# Start of THE INPUT
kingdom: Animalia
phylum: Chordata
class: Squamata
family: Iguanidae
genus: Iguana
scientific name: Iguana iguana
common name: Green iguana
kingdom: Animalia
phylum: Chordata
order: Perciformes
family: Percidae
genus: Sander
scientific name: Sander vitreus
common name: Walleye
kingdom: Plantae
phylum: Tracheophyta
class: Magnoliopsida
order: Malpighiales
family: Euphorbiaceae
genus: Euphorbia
# End of THE INPUT
**THE PROBLEM**:
Recast every line of the records above as a single numbered list, omitting any blank lines.

**REPLY**:
1. kingdom: Animalia
2. phylum: Chordata
3. class: Squamata
4. family: Iguanidae
5. genus: Iguana
6. scientific name: Iguana iguana
7. common name: Green iguana
8. kingdom: Animalia
9. phylum: Chordata
10. order: Perciformes
11. family: Percidae
12. genus: Sander
13. scientific name: Sander vitreus
14. common name: Walleye
15. kingdom: Plantae
16. phylum: Tracheophyta
17. class: Magnoliopsida
18. order: Malpighiales
19. family: Euphorbiaceae
20. genus: Euphorbia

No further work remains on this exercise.